The Daily Graphic, however, believes that making available and leaving open avenues for dialogue will always avert clashes between students and lecturers or school management.

While lauding the Chancellor of KNUST, the Asantehene, Otumfuo Osei Tutu II, for stepping in when he did to ensure that the university was reopened for academic work and subsequently setting up a committee to probe the disturbances last year, we pray that such riots are not allowed to happen again.

Indeed, as the Asantehene rightly said, it is acts and statutes that govern universities, which were established to run on regulations to make the academic space tolerable for all and that order must be kept and rules followed to allow students have the freedom to operate without intimidation.

The outcome of the 20th Annual Residential Congress held by the leadership of the Ashanti Regional Students Representative Council at the Tepa SHS from July 30 to August 4, 2017 on the causes of students’ unrest at the SHS level may well hold sway for tertiary students.

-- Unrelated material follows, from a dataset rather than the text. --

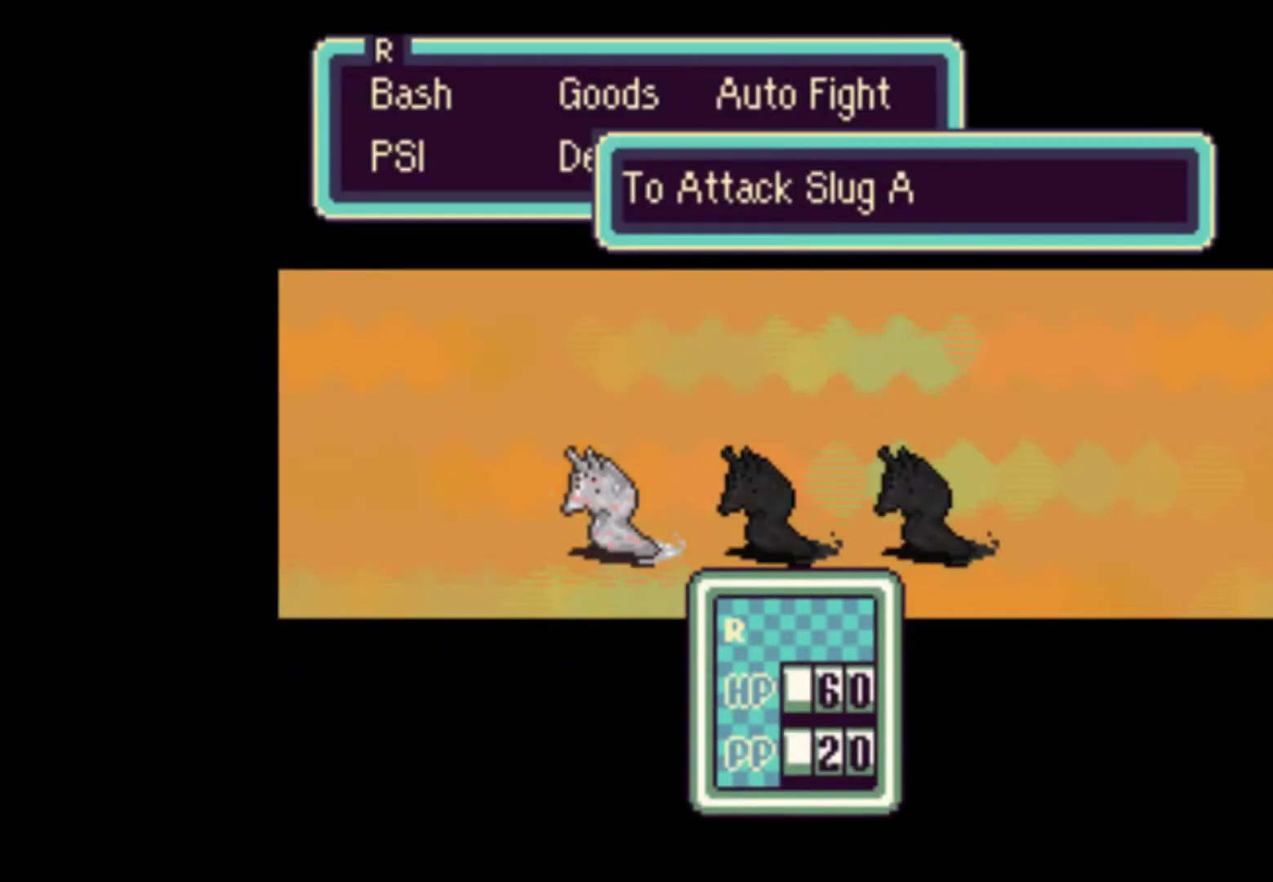
{"buttons": [], "events": [[17, "A", "down"], [83, "A", "up"], [150, "A", "down"], [217, "A", "up"], [283, "A", "down"], [317, "A", "up"], [417, "A", "down"], [450, "A", "up"]]}
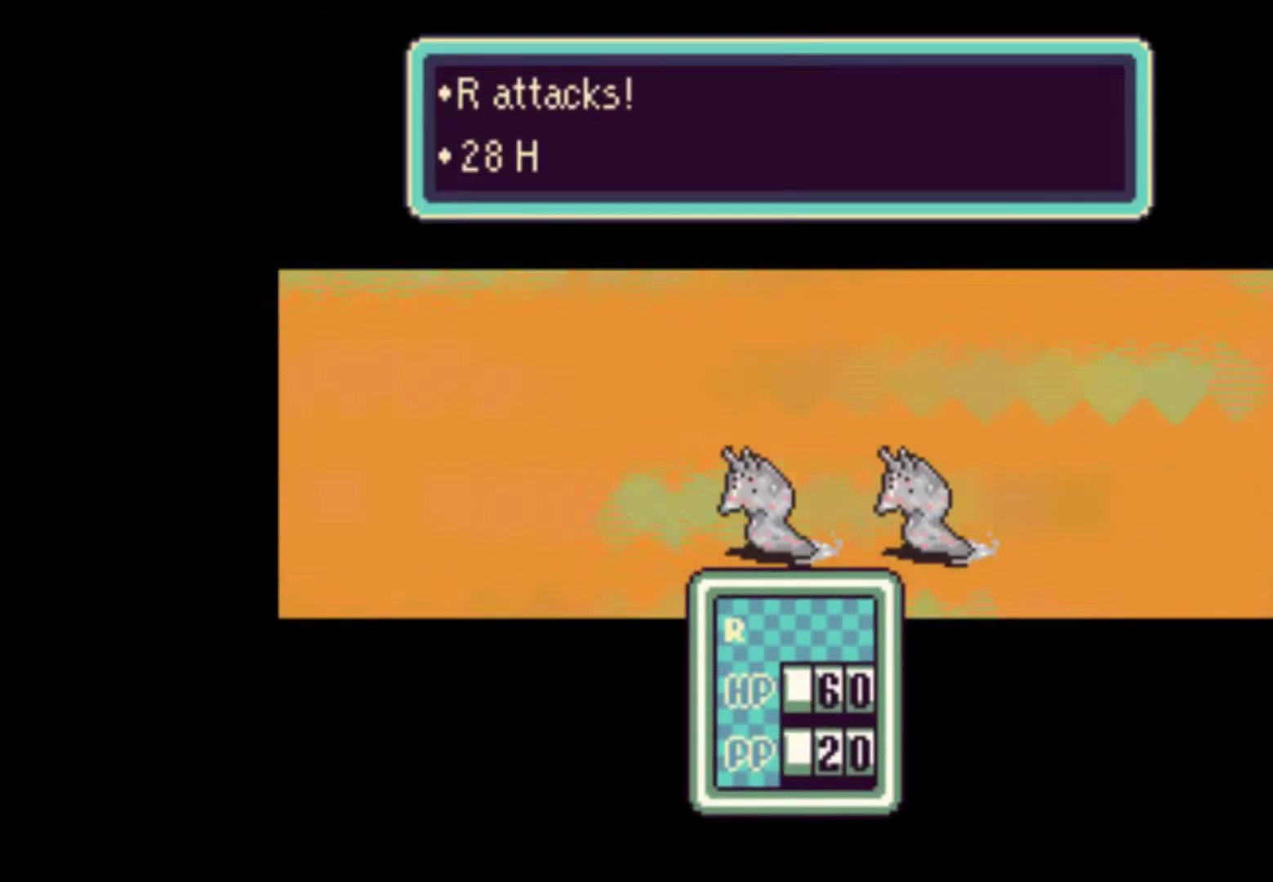
{"buttons": ["A"], "events": [[50, "A", "down"], [83, "A", "up"], [183, "A", "down"], [217, "A", "up"], [317, "A", "down"], [350, "A", "up"], [450, "A", "down"]]}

We agree with student leaders that the lack of effective communication between school administration and students, weak SRCs, student leadership and security systems in schools, the lack of engagement between school administration and students, among others, may account for the riots.

The Daily Graphic believes that as the leaders suggested, “proper engagement between student leaders and authorities, strengthening of the local SRCs, recognition for the rights of students, proper intelligence and security structures and friendly all-welcoming leadership styles are some of the measures that can curb students’ unrest in schools”.

In addition, we urge the management of our educational institutions to see students as equal partners and not look down on them as children who do not have anything to bring to the table.

If that is first established, any discontent can be dealt with before it escalates into violence.